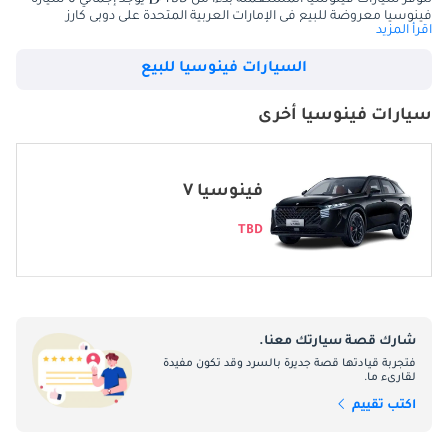
فينوسيا معروضة للبيع في الإمارات العربية المتحدة على دوبي كارز
اقرأ المزيد
فينوسيا
السيارات فينوسيا للبيع
سيارات فينوسيا أخرى
فينوسيا V
TBD
شارك قصة سيارتك معنا.
فتجربة قيادتها قصة جديرة بالسرد وقد تكون مفيدة
لقارىء ما.
اكتب تقييم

THE PROBLEM: Wherever "للبيع" appears in a line of the entries, copy that line.

RESULT:
فينوسيا معروضة للبيع في الإمارات العربية المتحدة على دوبي كارز
السيارات فينوسيا للبيع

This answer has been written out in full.